La phase de multiplication dure environ 8 heures, et la durée totale d’un cycle est d’environ 2 jours.
Le phénomène peut-être le plus marquant et le plus intéressant de cette séquence concerne un événement qui survient après la phase de multiplication.
Les cellules somatiques sont polarisées, avec leurs deux flagelles situés du côté apical, donc tournés vers l’extérieur de la sphère (d’où la capacité de la colonie à se déplacer), et les gonidies, pour leur part, sont légèrement décalées vers l’intérieur. Or, la multiplication de chaque gonidie aboutit à une sphère dans laquelle tous les flagelles des nouvelles cellules somatiques sont tournés vers l’intérieur, et dont les nouvelles gonidies dépassent légèrement à l’extérieur du feuillet des cellules somatiques.
Cette disposition est exactement à l’inverse de celle observée dans une colonie adulte. Le passage de l’une à l’autre est assuré par un mouvement du feuillet cellulaire des jeunes colonies, qui va se retourner jusqu’à inverser la configuration initiale (voir figure ci-dessous). Ce mouvement n’est pas sans rappeler ce que l’on observe au moment de la gastrulation chez les embryons des spongiaires, ce qui a contribué à faire des Volvox un objet d’étude particulièrement prisé.
Reproduction sexuée
Le mode de reproduction sexué est très largement minoritaire. En fait, la reproduction sexuée n’intervient qu’en cas de survenue de conditions difficiles, car elle entraîne la production d’un œuf très résistant permettant d’attendre le retour de conditions meilleures.
La reproduction sexuée se fait par oogamie, c’est-à-dire par la rencontre entre un petit gamète mobile (produit en grand nombre) et un gros gamète immobile chargé de réserve (produit en petit nombre).
Sous l’influence de facteurs déclenchant, le développement des colonies juvéniles va être orienté vers une reproduction sexuée. On observe alors une différence de comportement entre les colonies mâles et les colonies femelles.
Dans les colonies femelles, les gonidies vont se diviser 6 fois pour donner naissance à 64 cellules identiques. À la 7e division, 32 gonidies vont être produites, les 96 autres cellules continuant à se diviser jusqu’à donner 2000 à 4000 cellules somatiques. Mais à l’inverse de ce que l’on observe dans la reproduction asexuée, les gonidies ne vont pas entrer dans une phase de multiplication. Elles vont donner naissance à des gamètes femelles immobiles.
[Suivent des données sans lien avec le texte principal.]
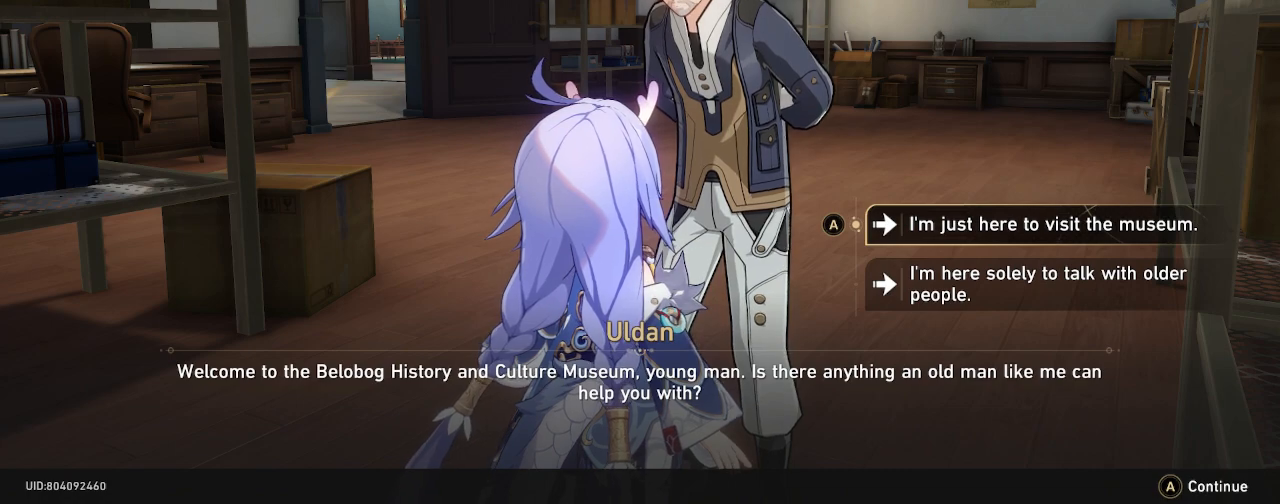
{"buttons": ["R2"], "left_stick": "center", "right_stick": "center", "events": []}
Dans les colonies mâles, les gonidies vont se diviser 7 fois pour donner naissance à 128 cellules identiques. À la 8e division, 128 gonidies vont être produites, les 128 autres étant les cellules somatiques qui ne se diviseront plus, contrairement à ce qui se passe dans les autres cas de figure. En revanche, chaque gonidie va se diviser pour donner naissance à un massif compact de 64 à 128 gamètes mobiles, les gamètes mâles (voir figure ci-dessous).
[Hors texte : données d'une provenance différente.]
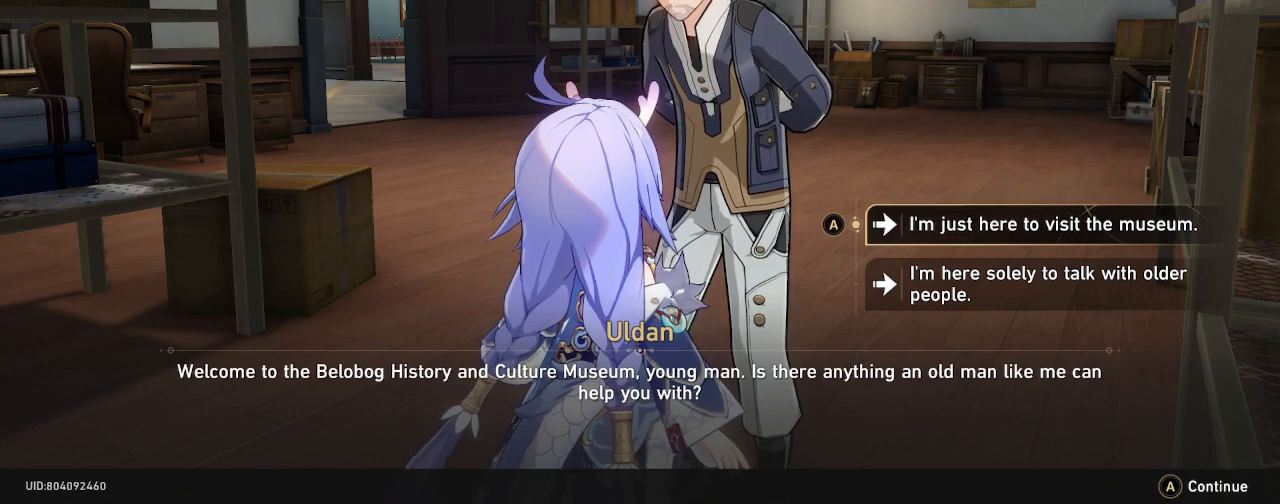
{"buttons": ["R2"], "left_stick": "center", "right_stick": "center", "events": []}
En présence de colonies femelles, les gamètes mâles vont être libérés et pouvoir se déplacer. La rencontre avec un gamète femelle (qui est resté dans la colonie dont il est issu) va donner naissance à un œuf. Celui-ci va s’entourer d’une paroi qui lui permet d’être une forme de résistance. Lorsque les conditions le permettent, cet œuf va entrer en méiose, ce qui va aboutir à la formation d’une unique zoospore haploïde (cellule mobile). Cette dernière va pouvoir se diviser pour donner naissance à une nouvelle colonie.